• **Given problem**
From the items below, gather each line containing the string "disambiguationData" and copy it in full. Treat uppercase and lowercase letters as distinct.

• **Entries**
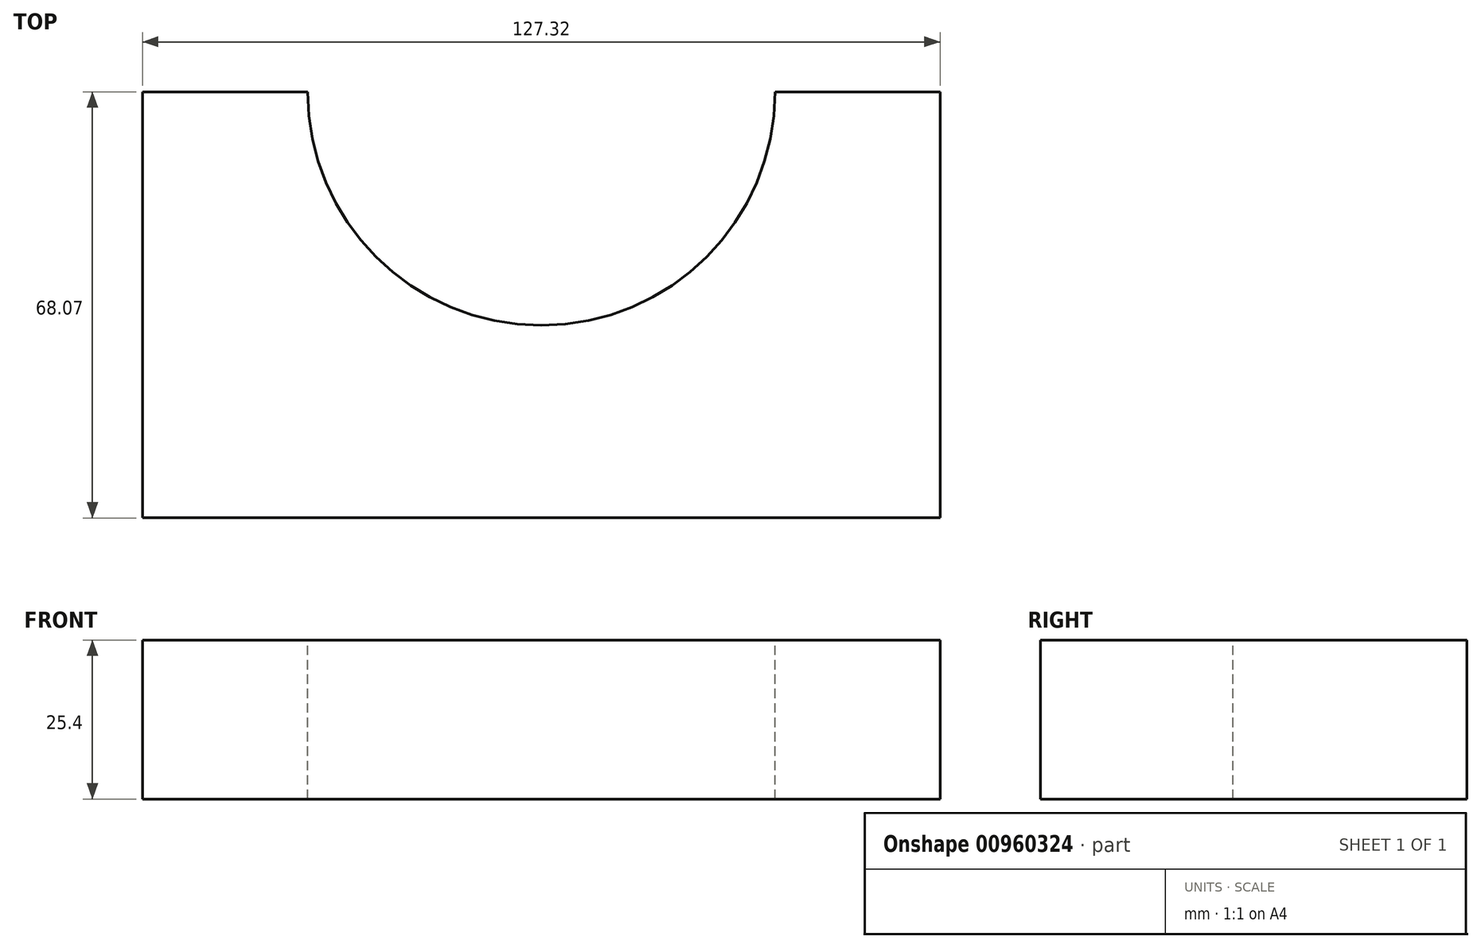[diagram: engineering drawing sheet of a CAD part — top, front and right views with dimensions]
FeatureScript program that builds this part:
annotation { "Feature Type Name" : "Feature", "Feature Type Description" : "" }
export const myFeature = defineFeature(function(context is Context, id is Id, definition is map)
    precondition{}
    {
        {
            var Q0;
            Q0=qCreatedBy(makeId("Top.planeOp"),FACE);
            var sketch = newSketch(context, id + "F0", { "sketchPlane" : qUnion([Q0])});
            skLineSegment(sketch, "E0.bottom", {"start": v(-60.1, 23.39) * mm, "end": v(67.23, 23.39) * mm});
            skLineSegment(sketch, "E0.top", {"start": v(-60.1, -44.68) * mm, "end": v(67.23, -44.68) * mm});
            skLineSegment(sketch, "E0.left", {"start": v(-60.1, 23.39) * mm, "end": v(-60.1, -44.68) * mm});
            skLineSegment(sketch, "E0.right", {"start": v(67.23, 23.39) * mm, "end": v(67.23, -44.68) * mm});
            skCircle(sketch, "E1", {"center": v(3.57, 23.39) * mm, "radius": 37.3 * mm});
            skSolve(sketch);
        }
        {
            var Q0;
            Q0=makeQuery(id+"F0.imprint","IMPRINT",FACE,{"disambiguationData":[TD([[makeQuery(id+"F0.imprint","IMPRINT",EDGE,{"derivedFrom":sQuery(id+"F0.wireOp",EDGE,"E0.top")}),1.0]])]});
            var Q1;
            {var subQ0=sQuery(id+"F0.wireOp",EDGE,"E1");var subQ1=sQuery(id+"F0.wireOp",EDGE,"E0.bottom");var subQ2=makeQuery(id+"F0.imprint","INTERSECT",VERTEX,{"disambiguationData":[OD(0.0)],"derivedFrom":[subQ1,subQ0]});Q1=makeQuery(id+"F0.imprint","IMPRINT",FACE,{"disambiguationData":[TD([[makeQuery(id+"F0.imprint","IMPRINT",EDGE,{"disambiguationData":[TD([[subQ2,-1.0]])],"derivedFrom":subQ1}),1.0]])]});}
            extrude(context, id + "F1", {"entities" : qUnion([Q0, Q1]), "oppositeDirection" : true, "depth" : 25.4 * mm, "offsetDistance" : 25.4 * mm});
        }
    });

• **Task response**
            Q0=makeQuery(id+"F0.imprint","IMPRINT",FACE,{"disambiguationData":[TD([[makeQuery(id+"F0.imprint","IMPRINT",EDGE,{"derivedFrom":sQuery(id+"F0.wireOp",EDGE,"E0.top")}),1.0]])]});
            {var subQ0=sQuery(id+"F0.wireOp",EDGE,"E1");var subQ1=sQuery(id+"F0.wireOp",EDGE,"E0.bottom");var subQ2=makeQuery(id+"F0.imprint","INTERSECT",VERTEX,{"disambiguationData":[OD(0.0)],"derivedFrom":[subQ1,subQ0]});Q1=makeQuery(id+"F0.imprint","IMPRINT",FACE,{"disambiguationData":[TD([[makeQuery(id+"F0.imprint","IMPRINT",EDGE,{"disambiguationData":[TD([[subQ2,-1.0]])],"derivedFrom":subQ1}),1.0]])]});}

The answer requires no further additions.